信仰の対象であったお寺が昨今では観光化しています。パワースポットブームから始まり、神社仏閣を巡る女子旅や神社ガール、御朱印ガールも増えています。そんな世情について横山住職は「それに対応していかなければ行けない部分と、守り続けなければいけない部分をどのように住み分けていくか…今、お寺が考えることです」「いろいろな事をやるといろいろな事が見えてくるものです。ですから、やってみてみることです」と話されます。

近年、副住職に息子の大周さんが就任しました。夏には竹燈籠が真っ暗な境内を彩る「燈す」が開催されます。事前に竹燈籠を作る会があり、参加者の作品も境内に点灯されます。
新しい事に挑戦しつつ、人々に開かれ続けるお寺でありたい———副住職の大周さんは、築かれたお寺の大切な部分を受け継ぎながら、新しい風を吹き込みます。

奥の院と甘南美寺の伝説

寺の奥の山道に、手引き観音から初まり、石仏33観音が並び、奥の院・甘南備神社のある釜ヶ谷山の山頂へ導きます。このお釜をふせたような丸みをおびた格好の山は甘南美寺の伝説の地。

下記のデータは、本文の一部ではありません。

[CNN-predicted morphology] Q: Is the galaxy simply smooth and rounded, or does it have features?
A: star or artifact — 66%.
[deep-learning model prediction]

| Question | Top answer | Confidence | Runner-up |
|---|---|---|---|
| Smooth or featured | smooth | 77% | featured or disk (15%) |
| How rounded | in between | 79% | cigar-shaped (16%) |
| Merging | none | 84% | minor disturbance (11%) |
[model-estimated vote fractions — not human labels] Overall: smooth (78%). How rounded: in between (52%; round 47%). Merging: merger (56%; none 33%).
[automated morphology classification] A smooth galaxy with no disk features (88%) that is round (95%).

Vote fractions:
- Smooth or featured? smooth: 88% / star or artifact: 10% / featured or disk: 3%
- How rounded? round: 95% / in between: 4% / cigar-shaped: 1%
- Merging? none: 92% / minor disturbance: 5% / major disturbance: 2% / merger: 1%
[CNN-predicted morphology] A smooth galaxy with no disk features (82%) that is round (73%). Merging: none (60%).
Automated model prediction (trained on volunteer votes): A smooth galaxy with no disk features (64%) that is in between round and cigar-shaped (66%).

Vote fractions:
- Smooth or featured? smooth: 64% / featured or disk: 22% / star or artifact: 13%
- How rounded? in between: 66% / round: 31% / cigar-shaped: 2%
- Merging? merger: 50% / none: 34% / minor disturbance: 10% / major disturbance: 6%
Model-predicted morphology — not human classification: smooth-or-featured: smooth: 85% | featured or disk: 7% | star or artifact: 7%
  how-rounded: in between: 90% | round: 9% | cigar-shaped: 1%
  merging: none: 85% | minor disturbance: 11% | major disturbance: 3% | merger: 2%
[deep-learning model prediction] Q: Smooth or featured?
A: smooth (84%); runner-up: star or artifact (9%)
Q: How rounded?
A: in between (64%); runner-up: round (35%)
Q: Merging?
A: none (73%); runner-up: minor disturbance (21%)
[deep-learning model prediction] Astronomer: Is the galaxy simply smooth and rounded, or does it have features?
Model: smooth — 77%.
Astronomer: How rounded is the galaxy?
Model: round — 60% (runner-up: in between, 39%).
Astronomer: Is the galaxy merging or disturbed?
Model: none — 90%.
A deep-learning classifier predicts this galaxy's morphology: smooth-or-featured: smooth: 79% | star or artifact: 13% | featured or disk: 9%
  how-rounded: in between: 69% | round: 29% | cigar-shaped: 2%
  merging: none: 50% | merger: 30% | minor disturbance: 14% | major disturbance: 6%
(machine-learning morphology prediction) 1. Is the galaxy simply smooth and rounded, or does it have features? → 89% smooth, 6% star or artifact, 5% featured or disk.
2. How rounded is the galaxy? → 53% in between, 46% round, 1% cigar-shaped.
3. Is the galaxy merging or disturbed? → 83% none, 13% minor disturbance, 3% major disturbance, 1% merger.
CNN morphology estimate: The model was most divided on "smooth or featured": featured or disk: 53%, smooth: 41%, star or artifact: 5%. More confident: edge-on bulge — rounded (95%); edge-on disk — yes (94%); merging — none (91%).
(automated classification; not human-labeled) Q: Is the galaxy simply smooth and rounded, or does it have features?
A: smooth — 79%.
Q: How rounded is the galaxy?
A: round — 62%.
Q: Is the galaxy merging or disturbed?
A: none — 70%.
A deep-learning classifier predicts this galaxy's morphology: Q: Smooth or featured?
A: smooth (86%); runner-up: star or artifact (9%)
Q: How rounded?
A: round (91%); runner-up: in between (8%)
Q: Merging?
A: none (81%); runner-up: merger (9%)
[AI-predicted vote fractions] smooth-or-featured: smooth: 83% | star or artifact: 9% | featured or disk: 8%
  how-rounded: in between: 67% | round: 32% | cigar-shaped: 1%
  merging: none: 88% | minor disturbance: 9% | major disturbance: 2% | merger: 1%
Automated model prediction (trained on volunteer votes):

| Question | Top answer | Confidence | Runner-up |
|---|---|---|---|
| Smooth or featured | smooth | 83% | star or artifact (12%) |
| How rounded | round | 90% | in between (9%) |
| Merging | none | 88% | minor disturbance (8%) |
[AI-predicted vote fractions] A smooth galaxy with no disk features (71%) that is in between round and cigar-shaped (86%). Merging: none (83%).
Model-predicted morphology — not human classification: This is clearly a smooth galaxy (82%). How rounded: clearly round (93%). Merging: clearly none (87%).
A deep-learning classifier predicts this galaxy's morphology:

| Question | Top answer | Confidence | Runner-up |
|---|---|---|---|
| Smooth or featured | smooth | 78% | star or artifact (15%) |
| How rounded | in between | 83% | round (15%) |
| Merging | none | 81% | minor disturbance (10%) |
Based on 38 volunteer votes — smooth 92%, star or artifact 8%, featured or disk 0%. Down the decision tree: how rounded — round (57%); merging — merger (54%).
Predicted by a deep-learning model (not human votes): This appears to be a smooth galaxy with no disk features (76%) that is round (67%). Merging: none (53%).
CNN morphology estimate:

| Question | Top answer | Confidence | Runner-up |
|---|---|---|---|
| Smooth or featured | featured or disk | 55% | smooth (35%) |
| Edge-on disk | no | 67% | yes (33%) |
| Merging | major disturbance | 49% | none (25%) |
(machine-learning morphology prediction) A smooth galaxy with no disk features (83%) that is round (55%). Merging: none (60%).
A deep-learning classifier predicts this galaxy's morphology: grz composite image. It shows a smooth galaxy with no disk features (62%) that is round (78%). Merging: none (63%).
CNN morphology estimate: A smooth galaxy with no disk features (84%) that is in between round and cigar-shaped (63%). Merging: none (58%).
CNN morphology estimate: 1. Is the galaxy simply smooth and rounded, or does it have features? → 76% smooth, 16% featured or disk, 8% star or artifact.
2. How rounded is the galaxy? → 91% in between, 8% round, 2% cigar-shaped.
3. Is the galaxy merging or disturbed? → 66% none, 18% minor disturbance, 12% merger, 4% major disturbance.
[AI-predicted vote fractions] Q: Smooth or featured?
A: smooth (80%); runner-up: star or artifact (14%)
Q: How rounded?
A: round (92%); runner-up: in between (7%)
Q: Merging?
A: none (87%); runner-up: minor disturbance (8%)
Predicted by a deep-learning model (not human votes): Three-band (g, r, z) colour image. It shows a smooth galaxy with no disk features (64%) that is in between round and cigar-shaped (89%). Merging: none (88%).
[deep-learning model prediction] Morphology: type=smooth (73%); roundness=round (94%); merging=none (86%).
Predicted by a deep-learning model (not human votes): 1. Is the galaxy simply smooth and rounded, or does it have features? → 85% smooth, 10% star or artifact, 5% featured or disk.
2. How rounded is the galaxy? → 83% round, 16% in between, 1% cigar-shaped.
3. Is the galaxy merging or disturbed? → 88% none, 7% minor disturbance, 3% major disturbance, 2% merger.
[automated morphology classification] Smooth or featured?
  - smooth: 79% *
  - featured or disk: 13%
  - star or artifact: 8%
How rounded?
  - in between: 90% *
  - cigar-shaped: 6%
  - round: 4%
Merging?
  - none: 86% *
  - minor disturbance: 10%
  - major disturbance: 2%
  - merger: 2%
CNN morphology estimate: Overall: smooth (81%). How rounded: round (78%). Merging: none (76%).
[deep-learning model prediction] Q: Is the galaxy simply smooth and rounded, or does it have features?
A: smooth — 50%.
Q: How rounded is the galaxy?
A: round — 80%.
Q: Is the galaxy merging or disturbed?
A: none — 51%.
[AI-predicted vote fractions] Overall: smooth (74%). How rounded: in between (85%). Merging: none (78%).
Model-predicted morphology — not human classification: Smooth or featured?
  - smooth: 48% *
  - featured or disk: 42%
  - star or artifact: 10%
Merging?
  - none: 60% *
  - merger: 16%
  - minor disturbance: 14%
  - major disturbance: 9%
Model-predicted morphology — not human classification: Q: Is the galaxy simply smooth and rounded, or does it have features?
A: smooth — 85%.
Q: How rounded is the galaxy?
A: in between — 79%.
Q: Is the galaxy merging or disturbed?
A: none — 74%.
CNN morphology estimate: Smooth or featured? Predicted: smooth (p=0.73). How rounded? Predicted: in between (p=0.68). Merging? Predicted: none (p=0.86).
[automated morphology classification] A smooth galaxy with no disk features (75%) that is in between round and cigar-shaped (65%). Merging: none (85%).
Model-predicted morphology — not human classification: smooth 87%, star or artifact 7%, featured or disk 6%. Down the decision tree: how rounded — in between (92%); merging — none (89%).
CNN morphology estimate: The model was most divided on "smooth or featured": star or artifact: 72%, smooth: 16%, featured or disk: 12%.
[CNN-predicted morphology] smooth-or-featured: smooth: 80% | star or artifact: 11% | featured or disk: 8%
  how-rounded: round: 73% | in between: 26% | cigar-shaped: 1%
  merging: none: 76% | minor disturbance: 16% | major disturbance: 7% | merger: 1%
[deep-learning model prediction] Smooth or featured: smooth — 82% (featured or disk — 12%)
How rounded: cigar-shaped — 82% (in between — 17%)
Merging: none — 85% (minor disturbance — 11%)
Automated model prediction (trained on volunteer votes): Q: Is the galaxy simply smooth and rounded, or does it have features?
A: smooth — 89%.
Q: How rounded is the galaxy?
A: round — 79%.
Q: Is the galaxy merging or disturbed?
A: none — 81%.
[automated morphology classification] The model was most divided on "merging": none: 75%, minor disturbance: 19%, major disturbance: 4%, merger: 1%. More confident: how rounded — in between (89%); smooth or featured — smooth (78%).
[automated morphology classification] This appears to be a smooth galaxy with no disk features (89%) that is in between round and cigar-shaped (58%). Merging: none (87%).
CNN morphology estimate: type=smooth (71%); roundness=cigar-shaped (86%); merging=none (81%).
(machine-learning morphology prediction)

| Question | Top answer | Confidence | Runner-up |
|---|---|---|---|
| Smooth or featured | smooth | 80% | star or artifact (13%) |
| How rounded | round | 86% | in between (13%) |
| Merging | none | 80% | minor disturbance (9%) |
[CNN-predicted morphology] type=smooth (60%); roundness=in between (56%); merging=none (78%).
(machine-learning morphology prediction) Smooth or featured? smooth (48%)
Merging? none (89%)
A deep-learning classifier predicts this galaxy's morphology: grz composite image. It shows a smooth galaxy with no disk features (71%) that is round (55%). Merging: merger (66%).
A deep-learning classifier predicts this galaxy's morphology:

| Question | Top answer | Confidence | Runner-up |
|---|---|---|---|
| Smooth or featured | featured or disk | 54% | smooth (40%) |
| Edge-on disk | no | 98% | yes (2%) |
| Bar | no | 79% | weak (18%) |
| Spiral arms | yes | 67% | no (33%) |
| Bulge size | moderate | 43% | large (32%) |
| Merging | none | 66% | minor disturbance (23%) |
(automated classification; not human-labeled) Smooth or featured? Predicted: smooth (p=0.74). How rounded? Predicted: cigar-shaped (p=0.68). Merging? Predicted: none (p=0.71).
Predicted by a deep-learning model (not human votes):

———昔昔、ある夜、伊勢の二見浦に月が3つ4つも現れたように明るい光がさし、魚が海の底へ隠れてしまい漁が出来なくなってしまいました。漁師たちが光の元をたどると、それは美濃の国の高い山。頂上にお寺があり、中の仏様から美しい光が差し出ていました。お寺の和尚によると仏様が「ヤマブキの咲く里に移りたい。そうすればお参りする人が楽になるだろう」と夢枕に現れておっしゃる、という。それを聞いた人々は麓に新たに寺を造り御祀りすると、伊勢の海では魚が前より捕れるようになったとか…このお寺こそが甘南美寺なのです。———

今でも釜ヶ谷山から伊勢湾が肉眼で見え、訪れた人々に神秘的な気分をもたらします。

私たち先祖が繰り返し訪れたお寺はこんなお寺だったのかもしれません。変わらない甘南美寺の穏やかな時の流れは参拝者の心に寄り添い、心を鎮めるとともに、お寺に過去の記憶を読み取っているのかもしれません。